A new report suggests an increasing number of Canadians are seeing their credit card balances balloon as the cost-of-living crisis and higher interest rates eat into household budgets.

A TransUnion report published Tuesday said the number of Canadians paying only the minimum monthly amount on their credit card rose eight basis points to 1.3 per cent in the first quarter compared with last year.

Matthew Fabian, director of financial services research at TransUnion Canada, said many household incomes are not keeping up with inflation and higher interest rates, leaving them to rely on credit.

"Consumers that have had significant increases in their mortgage payment have made that deliberate trade-off to pay less on their credit card and in some cases, they're missing their payment," Fabian saidin an interview.

"We've seen a higher delinquency rate in credit cards for those consumers that have mortgages than traditional credit card consumers."

Total consumer debt in Canada was $2.38 trillion in the first quarter, compared with $2.32 trillion in the same quarter last year, and down only slightly from a record $2.4 trillion in the fourth quarter.

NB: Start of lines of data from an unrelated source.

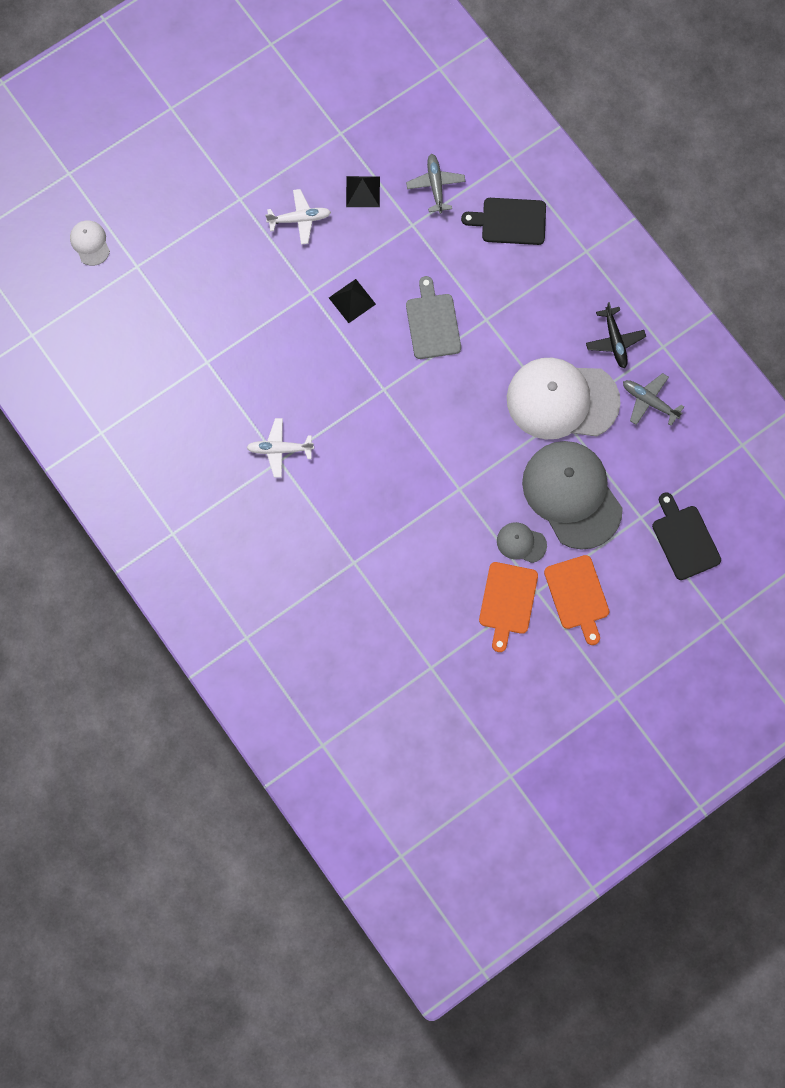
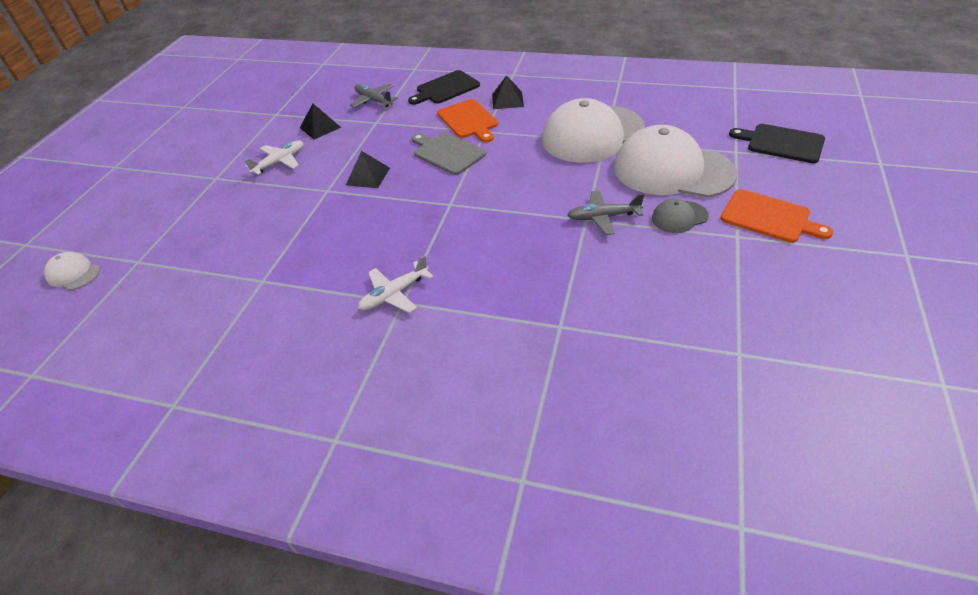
camera: 35 degrees left, 30 degrees down
(507, 601) = (726, 258): orange cutting board -> orange cutting board (468, 120)
(544, 289) = (507, 100): none -> black pyramid
(572, 495) = (672, 170): grey cap -> white cap
(614, 341) = (586, 94): black plane -> none
(649, 401) = (649, 103): grey plane -> grey plane (603, 217)

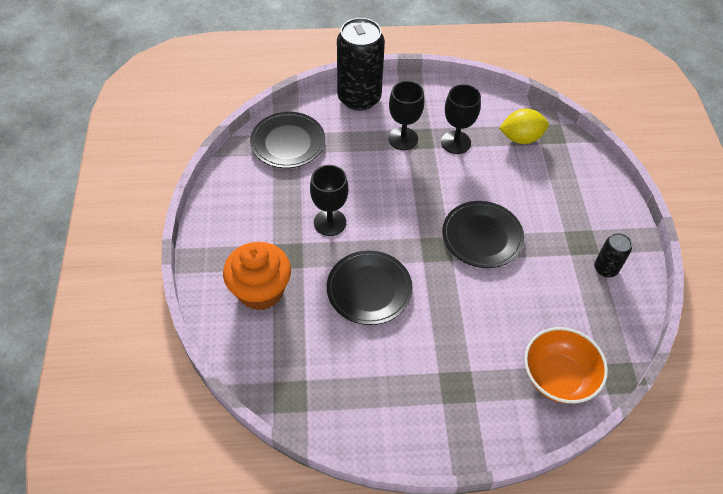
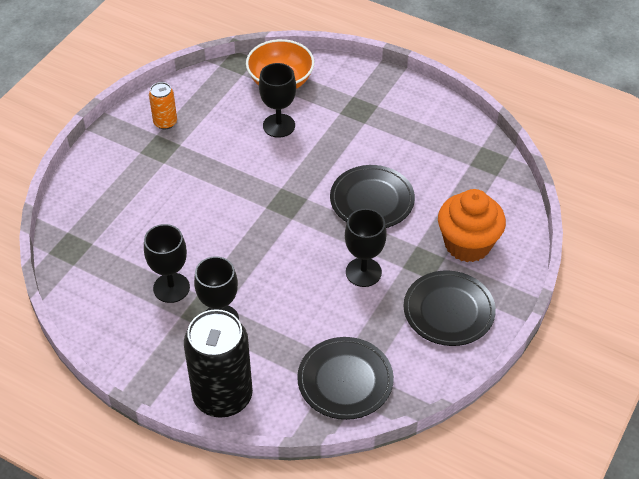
camera: 145 degrees left, 5 degrees down
(482, 236) = (238, 192): black plate -> black plate (448, 311)
(511, 322) = (279, 125): none -> black goblet
(521, 138) = (104, 258): yellow lemon -> none
(605, 269) = (165, 122): black can -> orange can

The report said 31.8 million Canadians had one or more credit products in the first quarter, up 3.75 per cent year-over-year. The jump was mainly driven by newcomers and gen Z signing up for their first credit products.

The report showed there was a 30 per cent surge in outstanding credit card balances for the gen Z cohort compared with the previous year.

"The younger generation (is) only getting access to credit for the very first time in their life," said Fabian. "They're still learning how to use it, they're still learning what it means to pay your monthly obligations."

Meanwhile, millennials held the largest portion of debt in the country -- about 38 per cent of all debt -- likely due to higher credit needs as they grow older, according to the report.

"They're in the life stage where they're probably having children, getting houses and have auto loans," Fabian said. "The structure of the debt is shifted where 10 years ago, the majority of them would have had credit cards and car loans."

Fabian said he isn't overly concerned about households falling behind on their mortgage payments because of the strict screening process established by the banking watchdog to qualify for a mortgage.

He also said cash-strapped consumers will typically pay their mortgage first at the expense of other credit products like their auto loan or credit card.

Even though there are concerns about missed payments among the vulnerable population, Fabian said, "We're still seeing pretty decent resiliency in the Canadian consumer base, especially when you look at how quickly it's grown with gen Z and the volume of credit participation."

He added interest rate cuts, which are anticipated as early as June, can lessen the burden on households over time.

"Our expectation is that the market will start to correct back to normal," Fabian said.